Viel effektiver wäre es also, wenn man die elektrische Energie direkt in Ziegelsteinen speichern könnte, dachten sich Forscher der Washington University St. Louis (USA). In einem sogenannten Proof-of-Concept wiesen sie nach, dass das funktioniert. Sie entwickelten eine Beschichtung aus dem leitenden Polymer PEDOT. Dieses besteht aus Nanofasern, die das innere poröse Netzwerk eines Ziegels durchdringen. Eingeschlossen in dem Ziegel dient die Polymerbeschichtung als Ionenschwamm, der Elektrizität speichert und leitet. Man könnte also eine Solaranlage anschließen und den Strom von dort direkt im Stein speichern. Die elektrische Energiemenge, die Ziegel speichern können, ist allerdings sehr gering. Sie liegt bei nur einem Prozent der in einer Lithium-Ionen-Batterie gleicher Größe gespeicherten Elektroenergie.

Flüssiges Salz

Ein Solarkraftwerk in Spanien
Im Solarkraftwerk Andasol in Andalusien wird flüssiges Salz als Energiespeicher genutzt. Bildrechte: imago images/Cavan Images

Ein hervorragender Speicher von Wärmeenergie ist übrigens auch Salz. Wenn man Salz auf mindestens 56 Grad Celsius erhitzt, wird es flüssig. Die Überschusswärme wird dabei aufgenommen. Auch wenn das Salz abkühlt, behält es den flüssigen Aggregatzustand und speichert die Energie langfristig ohne Verlust weiter. Fügt man dem flüssigen Salz später feste Salzkristalle hinzu, kommt es zu einer Kettenreaktion. Das Salz kristallisiert und setzt die gespeicherte Wärmeenergie wieder frei. Das physikalische Prinzip, das dahinter steht, nennt sich Phasenwechsel. Es kommt unter anderem bei den bekannten Handwärmekissen zur Anwendung, bei denen die Kettenreaktion im flüssigen Salz durch das Knicken eines kleinen Metalls in Gang gesetzt wird. Im großen Stil wird hitzeverflüssigtes Salz als Energiespeicher in Europas größtem Sonnenkraftwerk Andasol im Süden Spaniens genutzt.

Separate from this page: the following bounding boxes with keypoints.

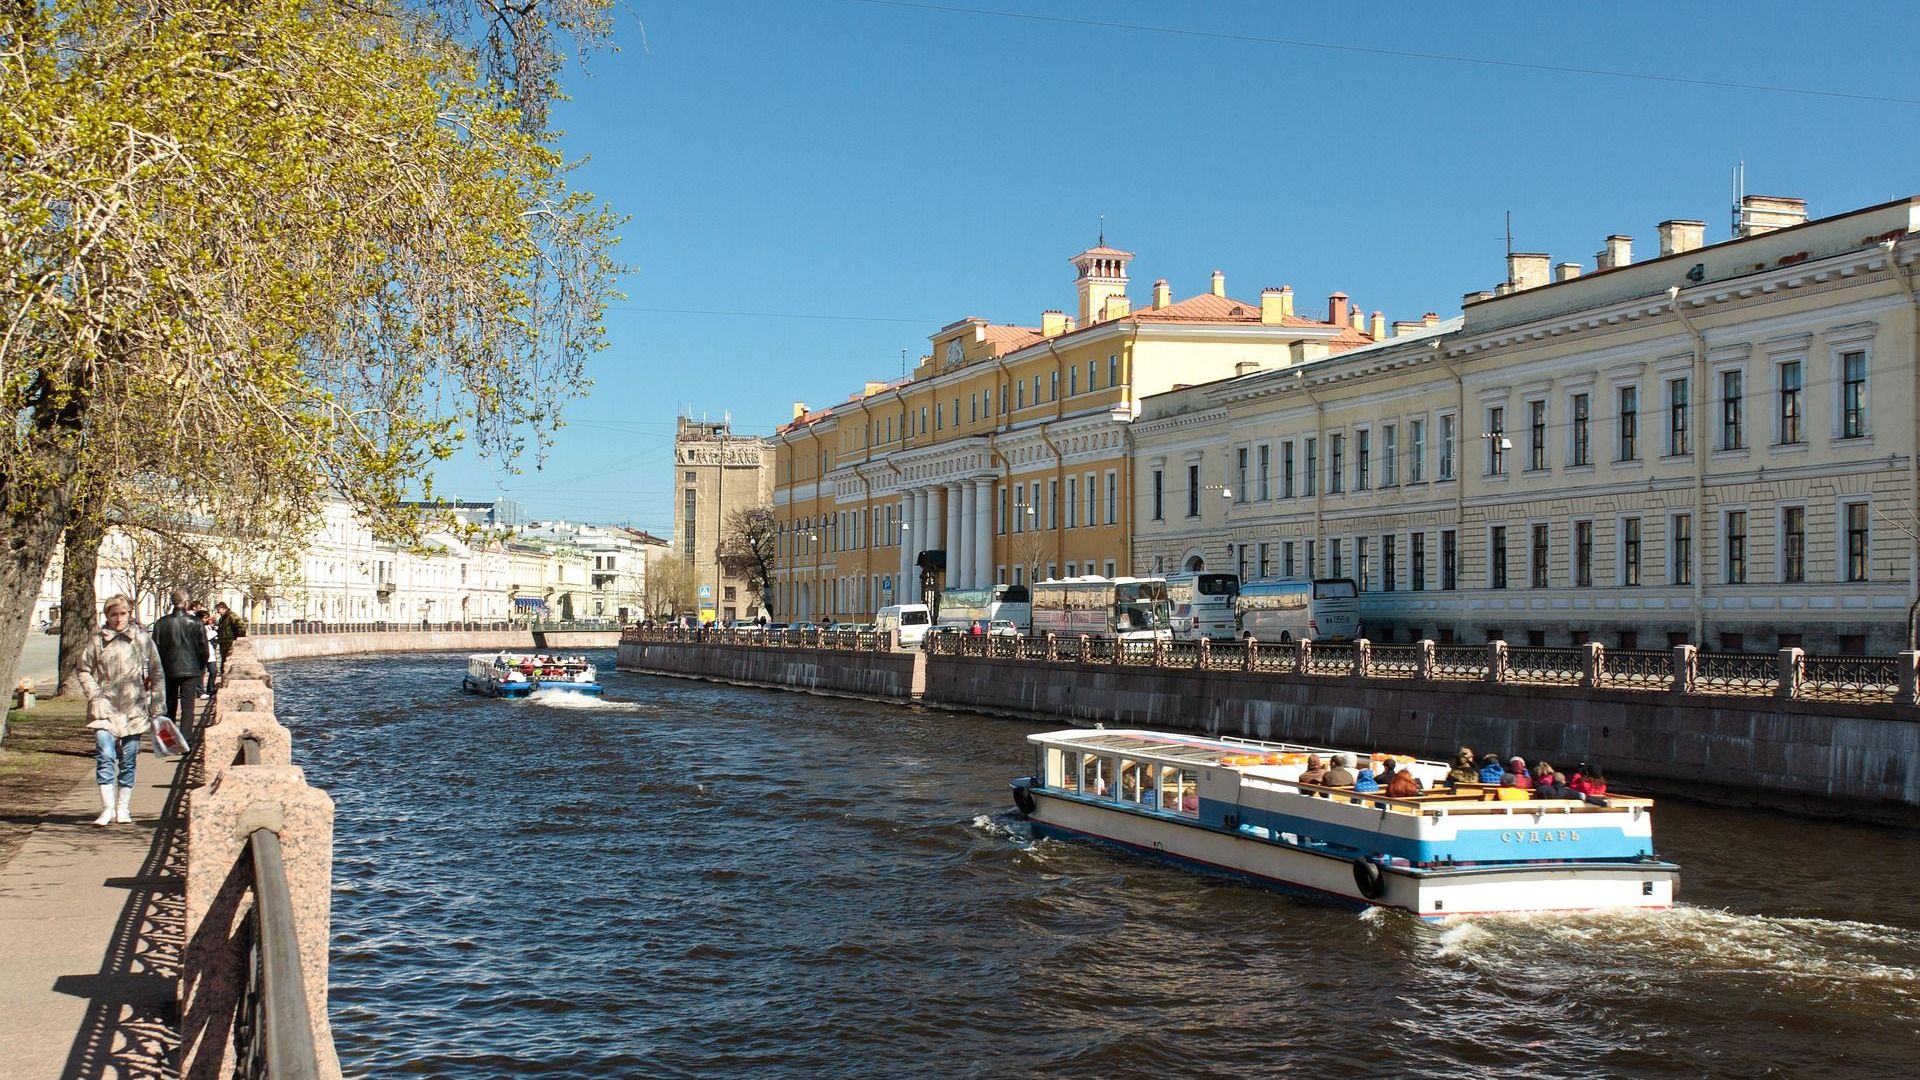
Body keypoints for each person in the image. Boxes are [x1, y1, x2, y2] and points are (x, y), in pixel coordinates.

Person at [76, 595, 163, 826]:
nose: (118, 619)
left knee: (129, 757)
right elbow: (83, 669)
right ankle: (107, 808)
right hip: (105, 707)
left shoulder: (142, 639)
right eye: (113, 614)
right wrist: (94, 693)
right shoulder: (97, 641)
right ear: (107, 616)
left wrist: (156, 702)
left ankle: (123, 807)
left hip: (134, 706)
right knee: (105, 754)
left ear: (129, 614)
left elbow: (156, 672)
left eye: (122, 613)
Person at [152, 588, 209, 735]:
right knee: (188, 707)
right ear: (186, 603)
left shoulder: (161, 623)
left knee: (170, 704)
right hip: (191, 669)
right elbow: (203, 648)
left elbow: (155, 648)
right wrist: (201, 665)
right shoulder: (196, 622)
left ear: (172, 603)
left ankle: (171, 740)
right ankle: (186, 739)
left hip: (168, 669)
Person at [197, 607, 219, 700]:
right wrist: (214, 633)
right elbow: (205, 638)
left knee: (213, 671)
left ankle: (211, 690)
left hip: (210, 652)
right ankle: (200, 691)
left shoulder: (208, 626)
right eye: (205, 618)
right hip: (202, 652)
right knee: (201, 672)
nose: (207, 620)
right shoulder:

Salzlösung kann aber auch direkt für die Speicherung von elektrischer Energie genutzt werden. Das geschieht in sogenannten Redox-Flow-Batterien. Als Speichermedium fungieren dabei zwei flüssige Elektrolytlösungen in ganz normalen Tanks, die nur zum Laden und Entladen durch die eigentlichen Batteriezellen gepumpt werden. Je größer die Tanks, desto mehr Energie können sie aufnehmen. An solchen elektrochemischen Energiespeichern arbeiten zum Beispiel Forscher in Jena.